Biography
Sara Vila Alonso studied journalism at the University of Santiago de Compostela and worked as a journalist at the Diario de Pontevedra. Her first two novels have been incredibly successful. Eight Days without Eva Cortes (2021), which is available in English, follows the journalist Antía Ubeira’s investigation into the case of a missing woman. It received the Illa Nova Award for writers under the age of 35. The Fire (2024) is about a fire that overwhelms a village in Galicia and all the events leading up to it, seen from the point of view of a teenager. It received the prestigious Blanco Amor Award for long novels in the Galician language. Sara Vila Alonso works for the publishing house Edicións Xerais de Galicia.

Synopsis
The Fire (200 pages) is Sara Vila Alonso’s second novel in the Galician language and received the Blanco Amor Award. It was first published by Edicións Xerais de Galicia in 2024. The novel is divided into two parts (thirty-seven chapters) detailing the events leading up to the fire, and a shorter section detailing the fire itself. In the first part, the narrator finds it difficult to go back to her grandmother’s village, Neboeiro. It is “an ugly, dead place”.
Sample
Neboeiro is a place like any other, only empty. A lane that was once flanked by eucalyptus trees leads to my grandmother’s house at the end, just before you reach the river.
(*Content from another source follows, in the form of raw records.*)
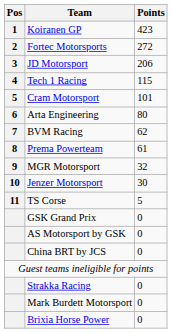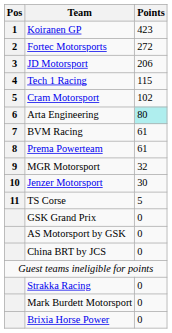Cram Motorsport | Points: 101 -> 102
Arta Engineering | Points: no background -> paleturquoise background
BVM Racing | Points: 62 -> 61
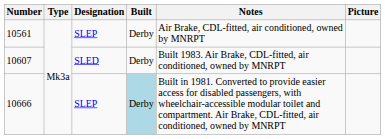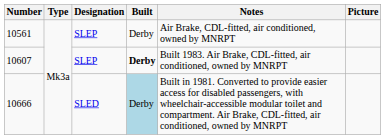10607 | Designation: SLED -> SLEP
10607 | Built: normal -> bold
10666 | Designation: SLEP -> SLED
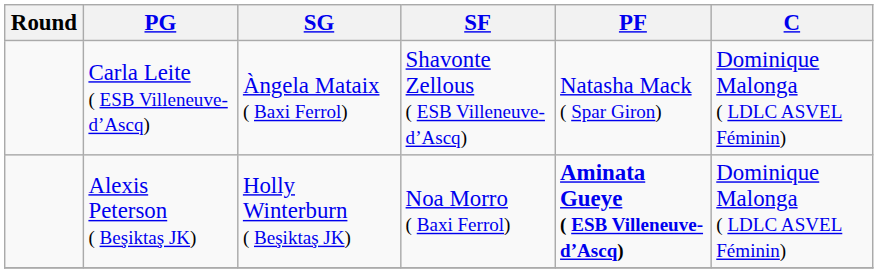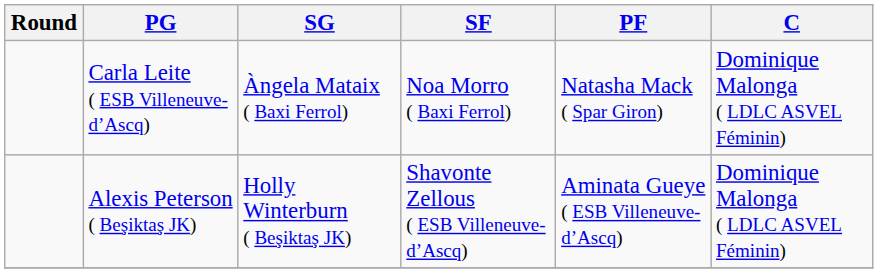Carla Leite ( ESB Villeneuve-d’Ascq) | SF: Shavonte Zellous ( ESB Villeneuve-d’Ascq) -> Noa Morro ( Baxi Ferrol)
Alexis Peterson ( Beşiktaş JK) | SF: Noa Morro ( Baxi Ferrol) -> Shavonte Zellous ( ESB Villeneuve-d’Ascq)
Alexis Peterson ( Beşiktaş JK) | PF: bold -> normal
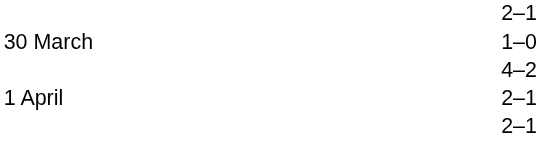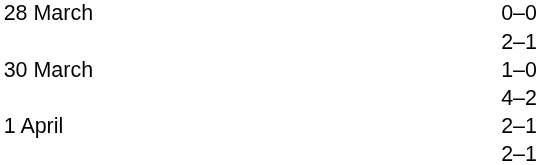+ row: 28 March | 0–0
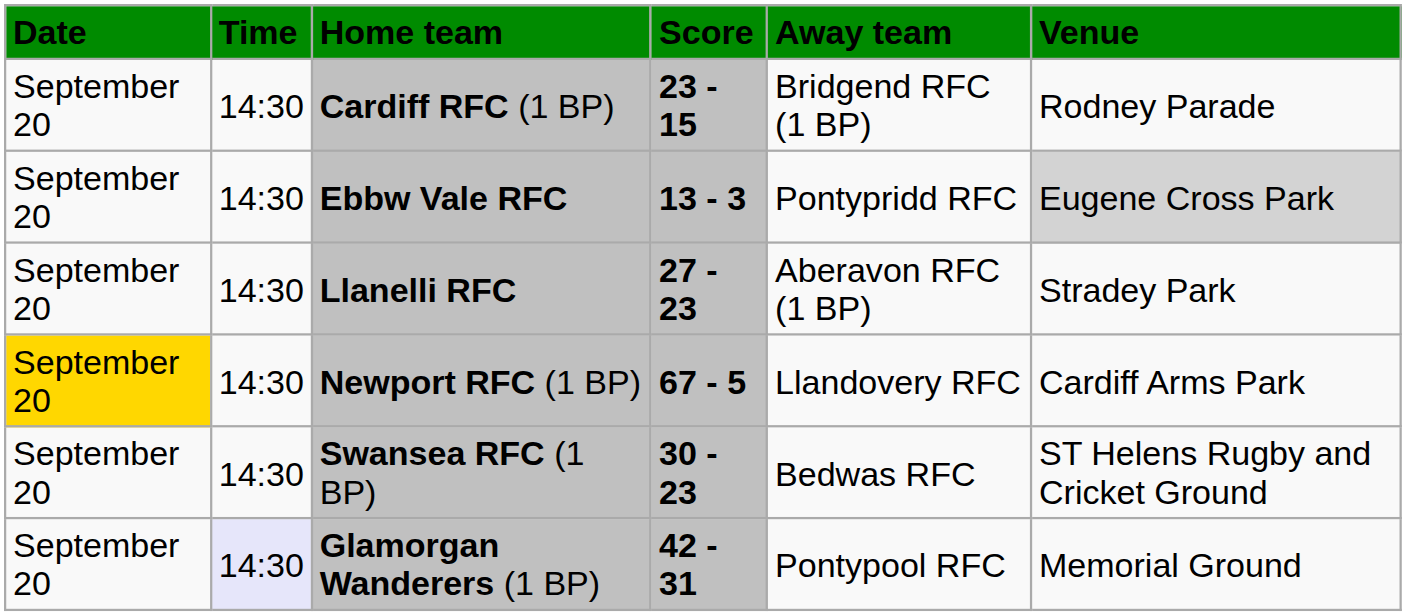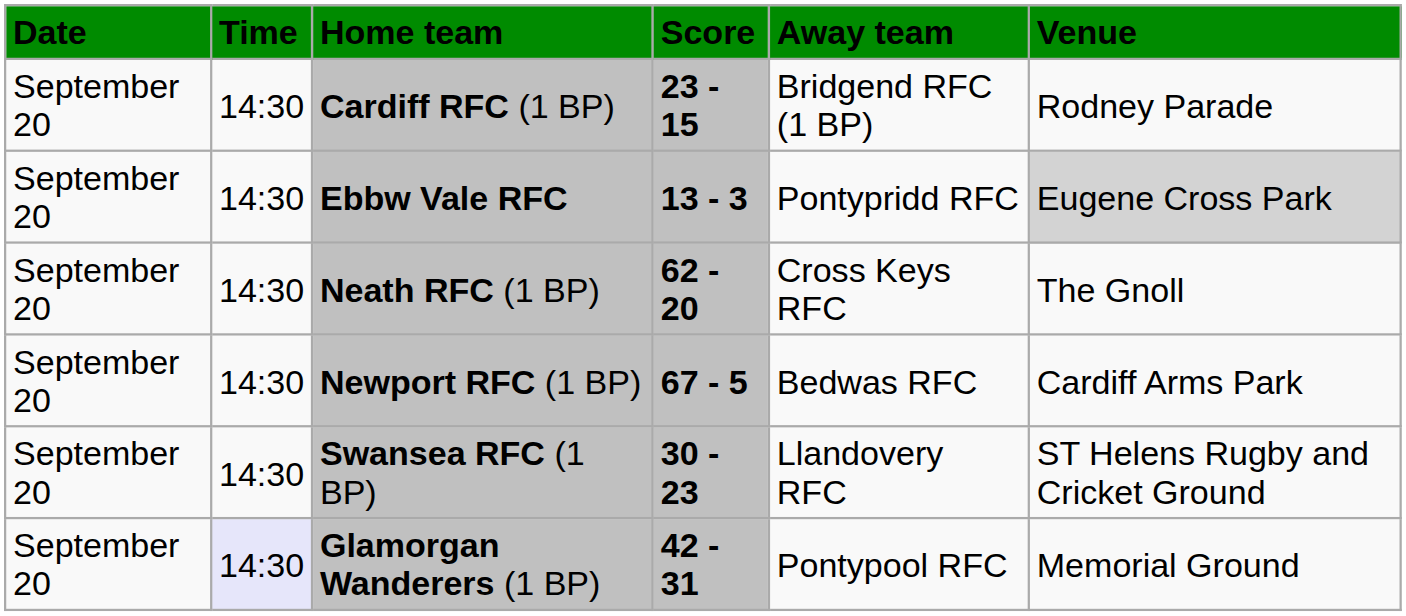- row: September 20 | 14:30 | Llanelli RFC | 27 - 23 | Aberavon RFC (1 BP) | Stradey Park
+ row: September 20 | 14:30 | Neath RFC (1 BP) | 62 - 20 | Cross Keys RFC | The Gnoll
Newport RFC (1 BP) | Date: gold background -> no background
Newport RFC (1 BP) | Away team: Llandovery RFC -> Bedwas RFC
Swansea RFC (1 BP) | Away team: Bedwas RFC -> Llandovery RFC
There are several houses there, all on the right-hand side of the lane, and not one is lived in. In front of them, there’s a huge meadow named O Campiño where dead leaves would pile up and up. Brambles used to smother the vine posts as well as the remnants of the crab apple tree that, towards the end of summer, would produce small fruits carrying enough scent to permeate the whole village. Nothing at all remained of my grandmother’s orchard. Even before the flames, the grape vines would grow enmeshed with berry branches from the blackberry bushes which spread wildly across O Campiño. It’s not a pretty place, that should be obvious from what I’m saying. It wasn’t pretty before the fire either, nor back when my grandmother would look after the plants, the animals and me too.